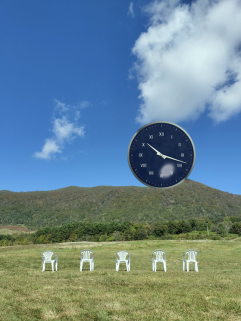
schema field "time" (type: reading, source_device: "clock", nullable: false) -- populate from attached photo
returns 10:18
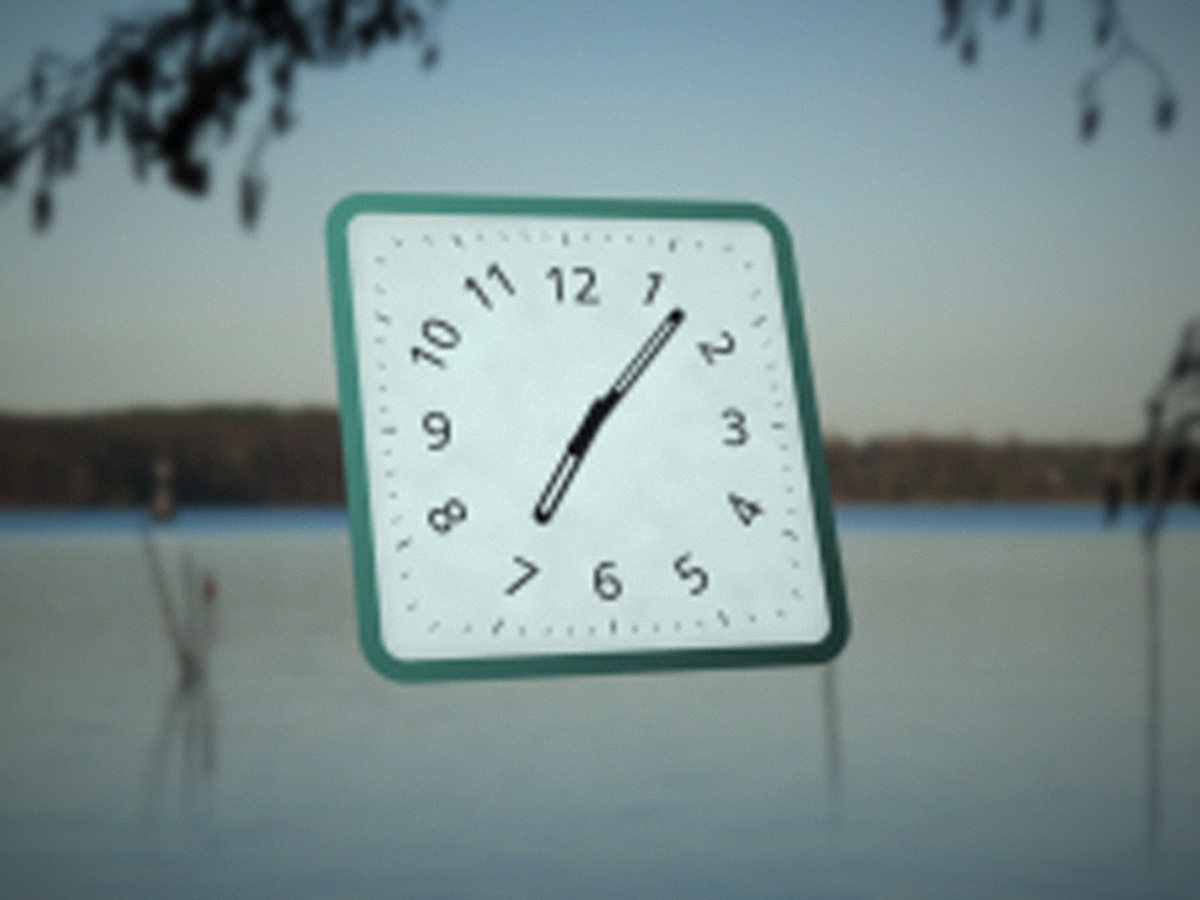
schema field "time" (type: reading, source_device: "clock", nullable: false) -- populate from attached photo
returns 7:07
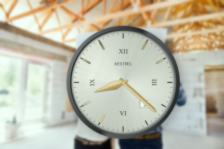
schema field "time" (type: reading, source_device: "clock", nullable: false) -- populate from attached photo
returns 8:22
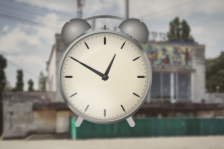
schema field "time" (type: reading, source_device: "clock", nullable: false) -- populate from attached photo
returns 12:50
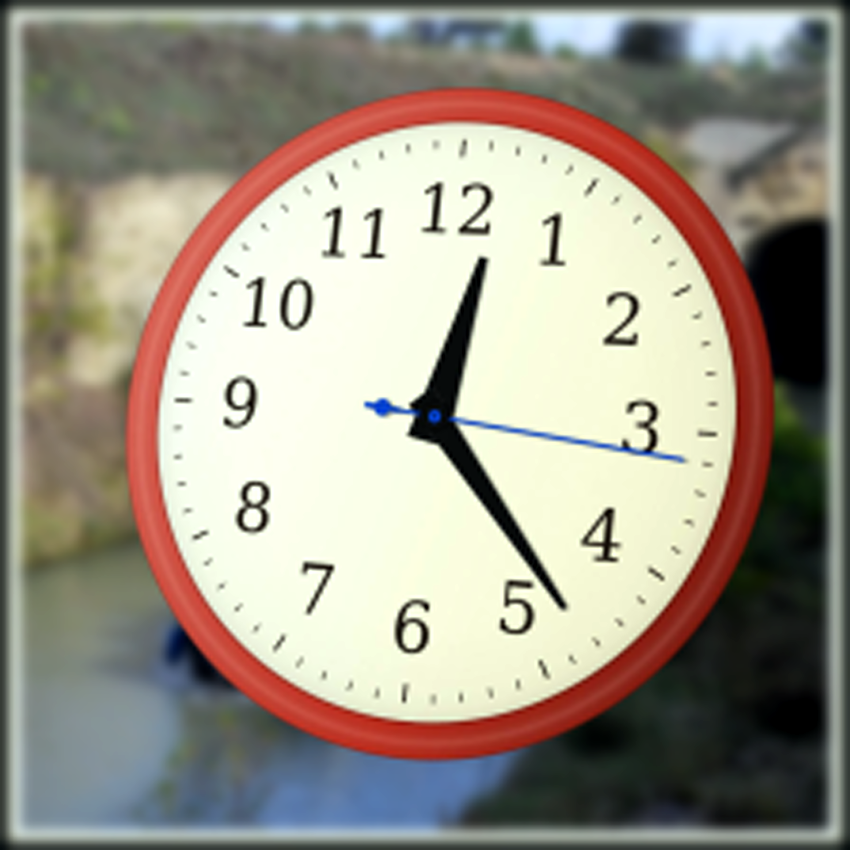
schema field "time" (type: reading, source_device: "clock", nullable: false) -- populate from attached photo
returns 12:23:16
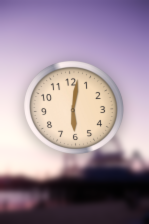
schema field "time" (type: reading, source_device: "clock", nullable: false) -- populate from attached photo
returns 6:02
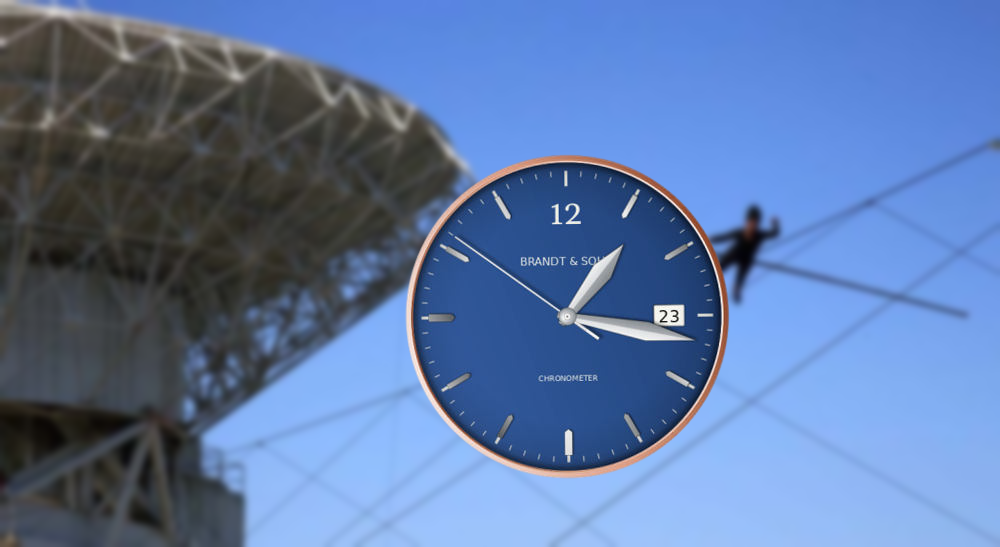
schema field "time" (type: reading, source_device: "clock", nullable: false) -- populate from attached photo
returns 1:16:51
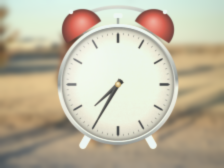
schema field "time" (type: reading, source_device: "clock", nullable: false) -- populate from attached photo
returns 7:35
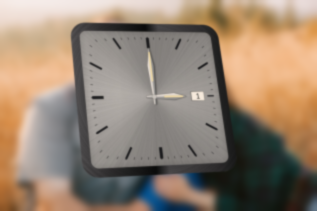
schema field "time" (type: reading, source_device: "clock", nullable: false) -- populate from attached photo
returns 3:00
☆ ☆ ☆ ☆ ☆
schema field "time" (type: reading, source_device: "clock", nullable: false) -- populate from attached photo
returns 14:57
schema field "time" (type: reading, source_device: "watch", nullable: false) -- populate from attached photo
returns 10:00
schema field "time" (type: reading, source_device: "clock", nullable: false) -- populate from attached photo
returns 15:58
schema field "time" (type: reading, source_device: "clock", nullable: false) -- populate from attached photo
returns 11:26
☆ ☆ ☆ ☆ ☆
### Exercise task
Please find each line in the rows above that contains the string "watch", and copy those lines.

### Worked answer
schema field "time" (type: reading, source_device: "watch", nullable: false) -- populate from attached photo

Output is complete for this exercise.